Why the referees not calling a flagrant foul for Kevin Love’s elbow is worse than most missed calls

Sure, the officials missed multiple calls. But there’s no excuse for missing that one.

NBA: Playoffs-Cleveland Cavaliers at Toronto Raptors
NBA: Playoffs-Cleveland Cavaliers at Toronto Raptors
John E. Sokolowski-USA TODAY Sports

The NBA announced Wednesday that officials missed a couple of calls at the end of Game 1 between the Raptors and Cavaliers. The headline grabber came with a penalty: the league upgraded Kevin Love’s elbow-swinging foul on DeMar DeRozan with 1:11 left in the game to a Flagrant 1. It had been called a common foul Tuesday night.

The Raptors led, 105-103, at that point in the game. It was Cleveland’s first foul in the last two minutes, so Toronto simply gained possession with the foul call. In that final 71 seconds of regulation, the Raptors missed six shots. The Cavaliers won in overtime.
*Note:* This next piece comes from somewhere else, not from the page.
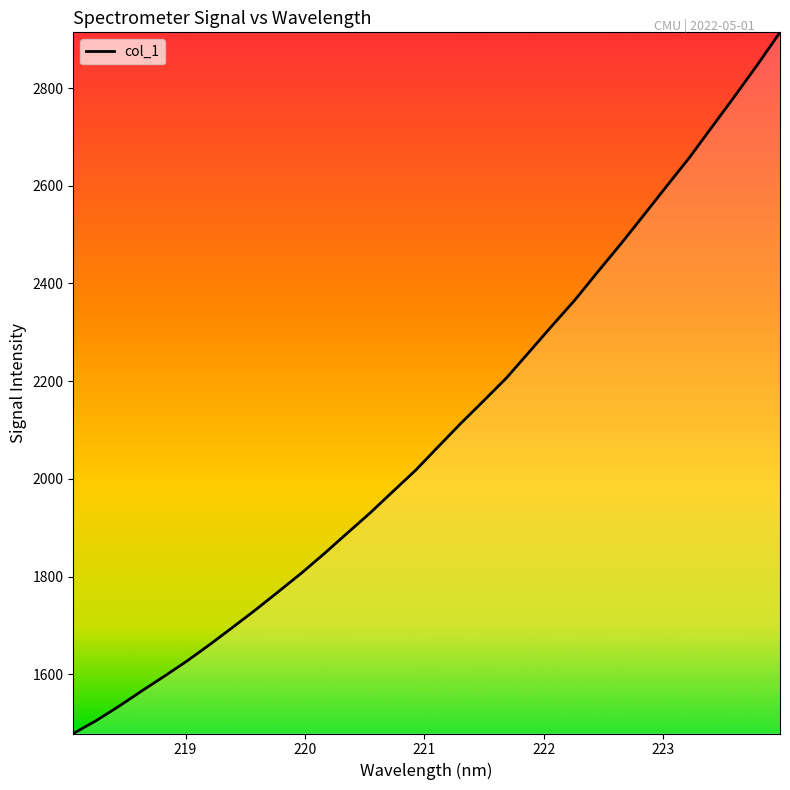

Reading left to right, transcribe all the data shown in this chart.

1478.8	1505.0	1534.5	1565.8	1596.3	1627.7	1661.5	1696.7	1732.3	1769.5	1807.1	1847.0	1888.6	1929.8	1973.7	2017.3	2065.9	2114.1	2160.2	2207.0	2260.3	2313.8	2366.3	2423.8	2480.2	2538.7	2597.8	2656.2	2719.4	2782.6	2847.0	2914.0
But had officials called that flagrant foul during the game, DeRozan would have received two free throws before Toronto inbounded the ball. DeRozan is an 82 percent free-throw shooter. Had the refs made the right call, Toronto likely would have had a three- or four-point lead when Cleveland got the ball back with about 45 seconds to go. The entire complexion of the game would have changed. The likelihood the Raptors would have won is much higher with that extra point or two.
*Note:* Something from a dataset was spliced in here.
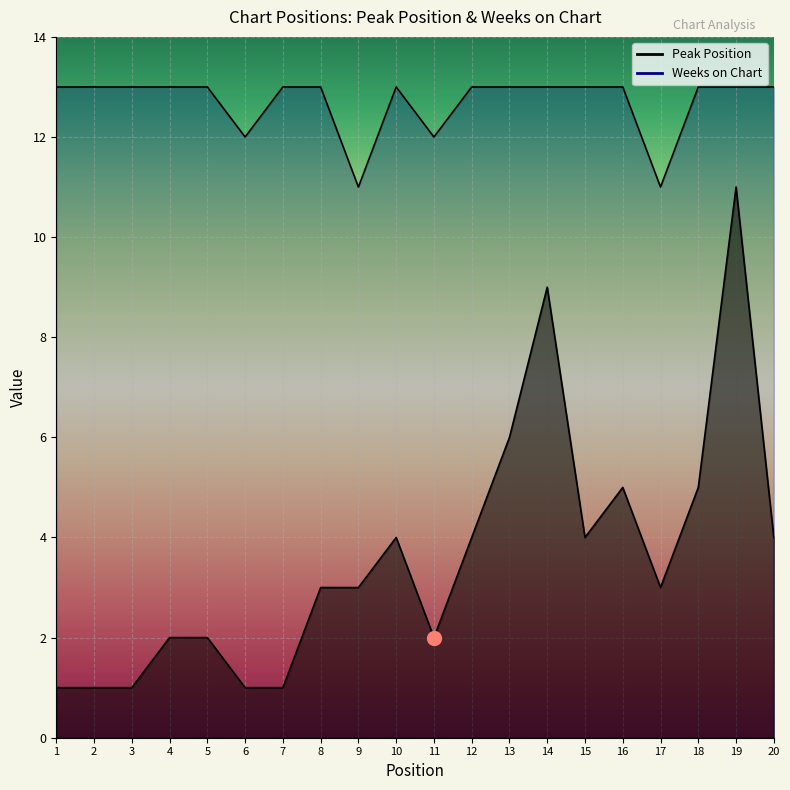

How many lines are shown in the chart?

2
There’s a twist: the league’s post-game report also indicates that officials missed a foul on DeRozan immediately before the elbow. Love captured the offensive rebound, DeRozan reached in (which was a missed call), Love swung the elbow and connected (which was called a foul but should have a flagrant). The argument goes that this is actually the critical bad call because if the refs had whistled DeRozan for the reach-in, Love would never have swung and we wouldn’t be talking about the missed flagrant because it wouldn’t have happened. Without the call favoring DeRozan, the call favoring the Cavaliers would never have happened.

This argument does not hold much water.

The incorrect non-call, as the NBA names it, on DeRozan is one of those highly subjective, unevenly enforced infractions. It’s not a reviewable play. Either the ref calls it when they see it, or they let it go. In the final two minutes of a close playoff game, officials tend to let those calls go. League officials determined after the fact that DeRozan should have been whistled. But in the grand scale of basketball injustices, this is pretty light.

An elbow to a player’s chops is completely different.

Contact to the head is reviewable, and play had been stopped because the officials whistled Love for a foul. The officials knew Love hit DeRozan because they called him for a foul. Love clearly made contact with the head. There is no reason the officials should not have reviewed the play and made the obvious call that it was a flagrant foul.

This is a big reason the NBA has a central replay center ready to deliver the clips from all angles to those little courtside monitors officials peer into. Officials use replay to review questionably hard fouls and blows to the head all the time, often to the chagrin of in-game analysts who bemoan the state of the NBA where an old-school “hard foul” might be considered a flagrant.

Missing or ignoring the foul DeRozan committed is completely acceptable. Officials are human, many infractions are subjective, and we trust refs to use their judgment. But given the mandate NBA officials have to protect player health and punish unnecessary contact to the head, and given the replay resources and latitude the officials have been given, the missed flagrant is rather inexcusable.

There’s nothing the Raptors can do now, of course. The upgraded flagrant foul doesn’t come with retroactive free throws or a do-over. And of course, Toronto didn’t lose because of the missed flagrant: they lost for a hundred reasons, of which the bad call is but one.

Still, that’s a mistake the NBA is equipped to avoid making, and yet it didn’t. We should acknowledge that because it is true.